■ Input for this task
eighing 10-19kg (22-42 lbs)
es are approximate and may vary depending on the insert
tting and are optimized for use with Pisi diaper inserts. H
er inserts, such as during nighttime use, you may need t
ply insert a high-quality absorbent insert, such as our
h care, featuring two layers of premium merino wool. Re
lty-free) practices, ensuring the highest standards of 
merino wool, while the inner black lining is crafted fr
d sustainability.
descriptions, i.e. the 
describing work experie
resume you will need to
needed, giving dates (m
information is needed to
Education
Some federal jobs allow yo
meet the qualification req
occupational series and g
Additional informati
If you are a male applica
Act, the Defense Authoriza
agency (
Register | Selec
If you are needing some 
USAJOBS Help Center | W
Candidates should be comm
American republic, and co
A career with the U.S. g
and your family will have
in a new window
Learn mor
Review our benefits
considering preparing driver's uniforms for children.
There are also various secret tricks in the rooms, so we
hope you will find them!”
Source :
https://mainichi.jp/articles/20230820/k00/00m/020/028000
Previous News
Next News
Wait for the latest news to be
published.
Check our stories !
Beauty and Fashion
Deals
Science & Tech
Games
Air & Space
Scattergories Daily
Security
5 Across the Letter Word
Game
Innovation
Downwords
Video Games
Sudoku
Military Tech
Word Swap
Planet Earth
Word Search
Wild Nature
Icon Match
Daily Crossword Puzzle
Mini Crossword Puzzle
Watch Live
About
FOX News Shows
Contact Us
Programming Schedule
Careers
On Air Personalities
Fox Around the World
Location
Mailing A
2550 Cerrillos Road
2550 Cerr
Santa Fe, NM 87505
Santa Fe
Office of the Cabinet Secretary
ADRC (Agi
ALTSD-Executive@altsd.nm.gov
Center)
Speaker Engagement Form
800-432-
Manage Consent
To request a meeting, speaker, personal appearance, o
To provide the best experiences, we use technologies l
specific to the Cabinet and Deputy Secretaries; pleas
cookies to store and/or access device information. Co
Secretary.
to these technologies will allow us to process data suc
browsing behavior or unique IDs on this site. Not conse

■ Activity
Set the data above down again in full, exactly as it reads.

■ Exercise answer
eighing 10-19kg (22-42 lbs)
es are approximate and may vary depending on the insert
tting and are optimized for use with Pisi diaper inserts. H
er inserts, such as during nighttime use, you may need t
ply insert a high-quality absorbent insert, such as our
h care, featuring two layers of premium merino wool. Re
lty-free) practices, ensuring the highest standards of 
merino wool, while the inner black lining is crafted fr
d sustainability.
descriptions, i.e. the 
describing work experie
resume you will need to
needed, giving dates (m
information is needed to
Education
Some federal jobs allow yo
meet the qualification req
occupational series and g
Additional informati
If you are a male applica
Act, the Defense Authoriza
agency (
Register | Selec
If you are needing some 
USAJOBS Help Center | W
Candidates should be comm
American republic, and co
A career with the U.S. g
and your family will have
in a new window
Learn mor
Review our benefits
considering preparing driver's uniforms for children.
There are also various secret tricks in the rooms, so we
hope you will find them!”
Source :
https://mainichi.jp/articles/20230820/k00/00m/020/028000
Previous News
Next News
Wait for the latest news to be
published.
Check our stories !
Beauty and Fashion
Deals
Science & Tech
Games
Air & Space
Scattergories Daily
Security
5 Across the Letter Word
Game
Innovation
Downwords
Video Games
Sudoku
Military Tech
Word Swap
Planet Earth
Word Search
Wild Nature
Icon Match
Daily Crossword Puzzle
Mini Crossword Puzzle
Watch Live
About
FOX News Shows
Contact Us
Programming Schedule
Careers
On Air Personalities
Fox Around the World
Location
Mailing A
2550 Cerrillos Road
2550 Cerr
Santa Fe, NM 87505
Santa Fe
Office of the Cabinet Secretary
ADRC (Agi
ALTSD-Executive@altsd.nm.gov
Center)
Speaker Engagement Form
800-432-
Manage Consent
To request a meeting, speaker, personal appearance, o
To provide the best experiences, we use technologies l
specific to the Cabinet and Deputy Secretaries; pleas
cookies to store and/or access device information. Co
Secretary.
to these technologies will allow us to process data suc
browsing behavior or unique IDs on this site. Not conse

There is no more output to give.